My name is Sylvia. My husband help me build a coop out of an shed that was on the property. It had shelfs in it which we made into nesting boxes, and I got 2 dog runs one panel splits the shed so I have storage in it and the rest makes a outside area for the kids to bug hunt and play. I have 10 chickens now, 7 of them came from a friend of mine (Sadie, Gurdy, CC, Cocoa, Becky, Maddy and Brandy) and 3 (Molly, a silky, and red and Lilly) I bought else where. I also have 3 ducks (Buffy, (her sibling died so I got Sassy and Tiffy) they are Magpies. We have enjoyed watching the 7 younger ones grow and the Buffy the duck. The others were pretty much grown when I got them.


----------



## cogburn (Jul 16, 2012)

Welcome !! This is a great place to swap stories and pics and ask and answer questions. Really nice folks I've only been here for a couple of weeks but so far it's been a really pleasant surprise compared to the other groups out there.


----------



## sharkbait (Jul 14, 2012)

Welcome to the "coop"


----------



## blondie (Jul 19, 2012)

Welcome Sylvia. It sounds like you are enjoying your chicks. That's great that you took in your friends chickens.


----------



## Sylvia (Jul 21, 2012)

I just bought a new little chick yesterday, my friend and I think it is a Mille fleur old english bantam. can any one tell me for sure, and any pacifics about them? I had to put her in a dog crate cause she so small afraid my tetra brown hens will hurt her. The guy told me she is only 8 weeks old.

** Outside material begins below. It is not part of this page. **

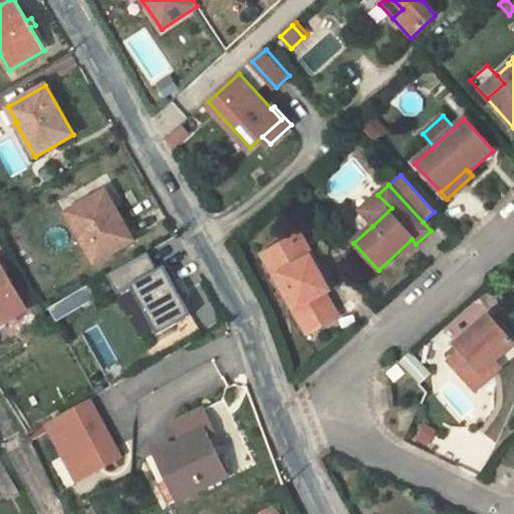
[(124,225),(105,191),(67,214),(95,263),(133,241),(123,226),(124,225)]
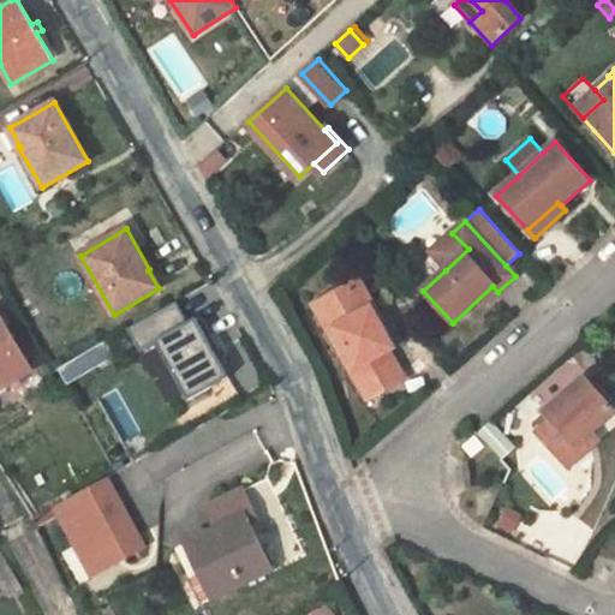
[(7,230),(0,233),(0,252),(16,245),(7,230)]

Can anyone tell me about them? Thaks for your help


----------



## 7chicks (Jun 29, 2012)

Hi Sylvia! Glad you joined us. Its a really nice forum here.


----------



## sharkbait (Jul 14, 2012)

That is a beautiful chicken!


----------



## TheGarryFarm (Jul 12, 2012)

cogburn said:


> Welcome !! This is a great place to swap stories and pics and ask and answer questions. Really nice folks I've only been here for a couple of weeks but so far it's been a really pleasant surprise compared to the other groups out there.


Welcome from us as well!!!


----------



## eylan (Aug 28, 2012)

Hello Im new to this forum and chickens lol. But I do love them. I have 11 and waiting to find out if they are hens or roosters lol. I love reading all the neat stories and advice on here. Anyway I hope everyone has a wonderful day!!


----------



## Energyvet (Jul 25, 2012)

Hi and welcome to Chicken Land from New Jersey!


----------



## Roslyn (Jun 21, 2012)

Bawk bawk-bawk bawk bawk bawkbawk


Someday soon, you will know what that means!


----------